Crash-test dummies made to test cars for American roads are being made larger and heavier in order to reflect the increasingly obese American body shape.

Humanetics, the only US producer of testing dummies, is rolling out a new version of the testing equipment modelled on a 19-stone (121kgs) person with a body mass index (BMI) of 35.

The US Government’s Centres for Disease Control (CDC) considers this body mass to be “morbidly obese”.

Old-style crash test dummies  were modelled around a person with a healthy BMI who weighed around 12 stone (76kgs).

The manufacturer is making the change because seatbelts, airbags, and other safety features modelled to fit a slim person might not work properly for an obese person.

“Typically you want someone in a very tight position with their rear against the back of the seat and the seat belt tight to the pelvis,” Chris O' Connor, CEO of Humanetics, told American television channel ABC.

“An obese person has more mass around midsection and a larger rear which pushes them out of position.

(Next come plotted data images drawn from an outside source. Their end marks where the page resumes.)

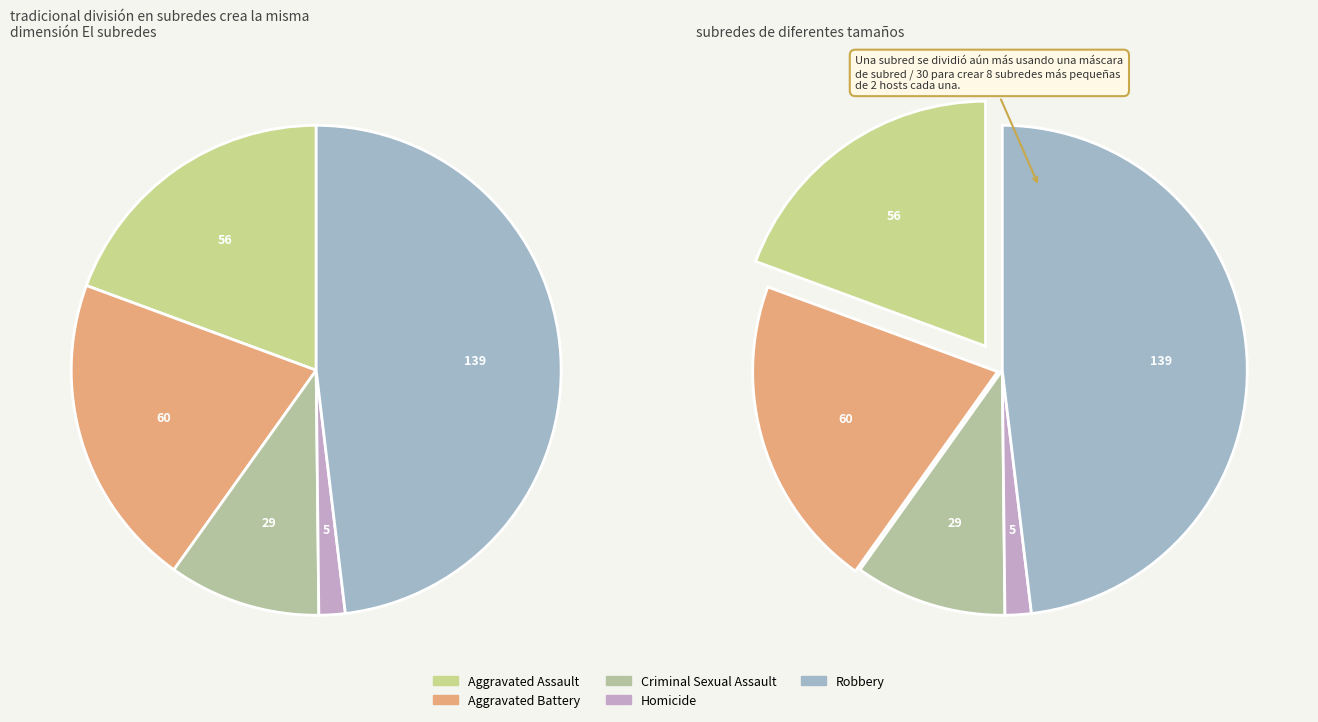

To the nearest percent, what portion does Homicide represent?

2%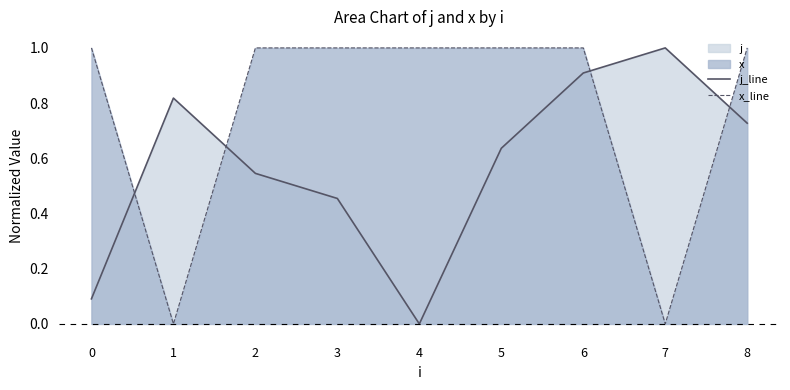

What is the average value of the j_line series?

0.6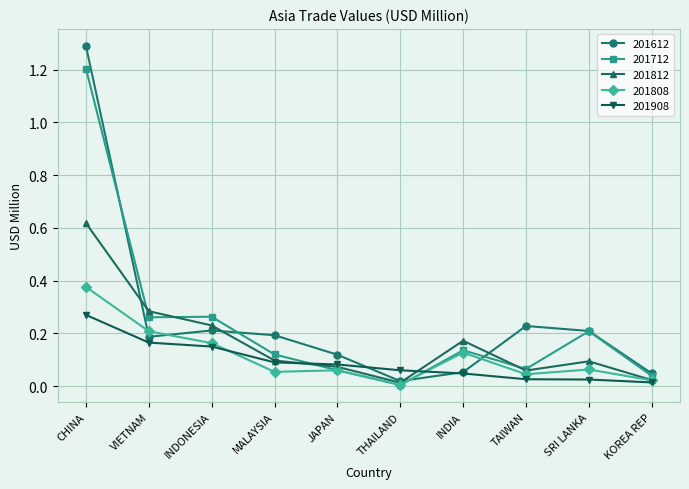

At which label does 201808 reach its peak?

CHINA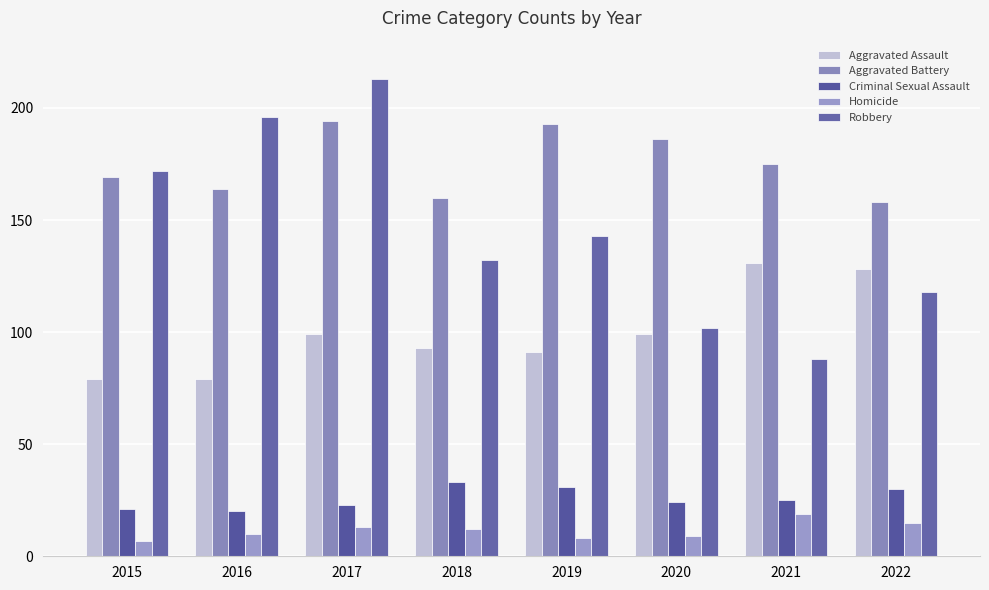

What is the approximate value of Homicide at 2018, to the nearest 10?

10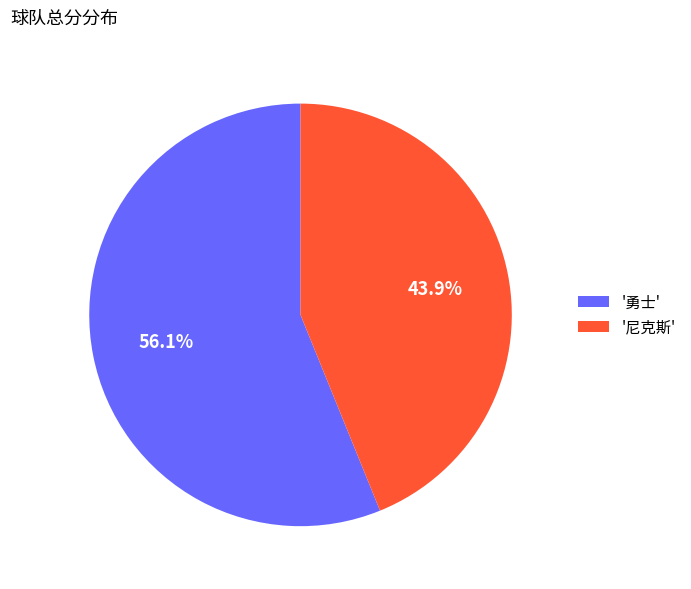

How many slices are in this pie chart?

2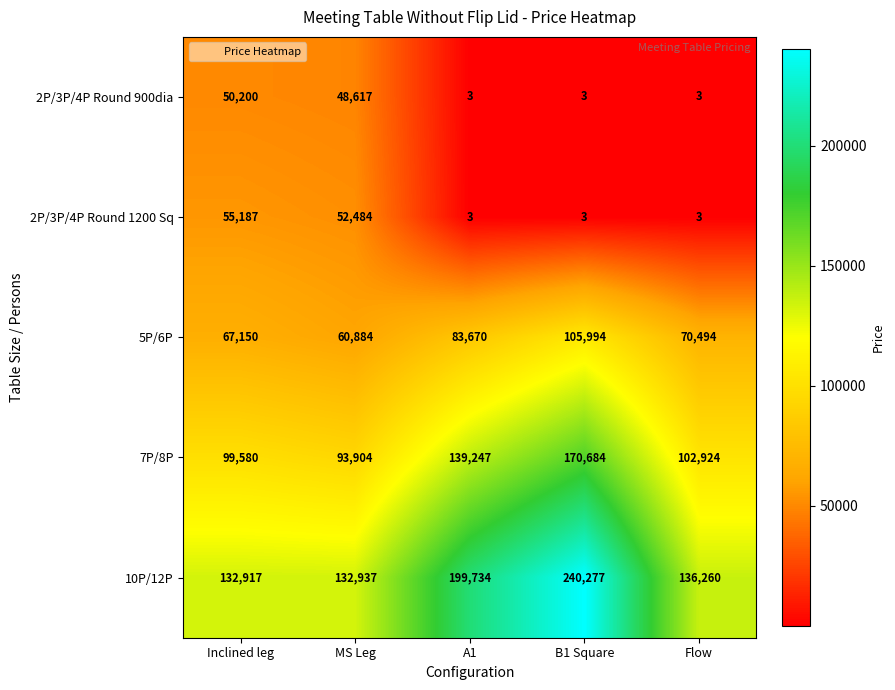

What value does the 2P/3P/4P Round 900dia series have at Inclined leg, to the nearest 50?

50200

They sit further forward and the belt does not grasp the pelvis as easily”.

A 2010 study by the University of Buffalo analysed 150,000 car crashed in the US and determined  that morbidly obese drivers are currently 56% more likely to suffer a fatal injury.

Over 70% of Americans are now overweight or obese, according to CDC figures, meaning that adapting safety equipment designs to suit larger bodies could have positive effects for most Americans.

“We need to find a way to make cars safer for everyone, regardless of size,” Mr O’Connor said.

The new dummies will begin testing by the end of this year.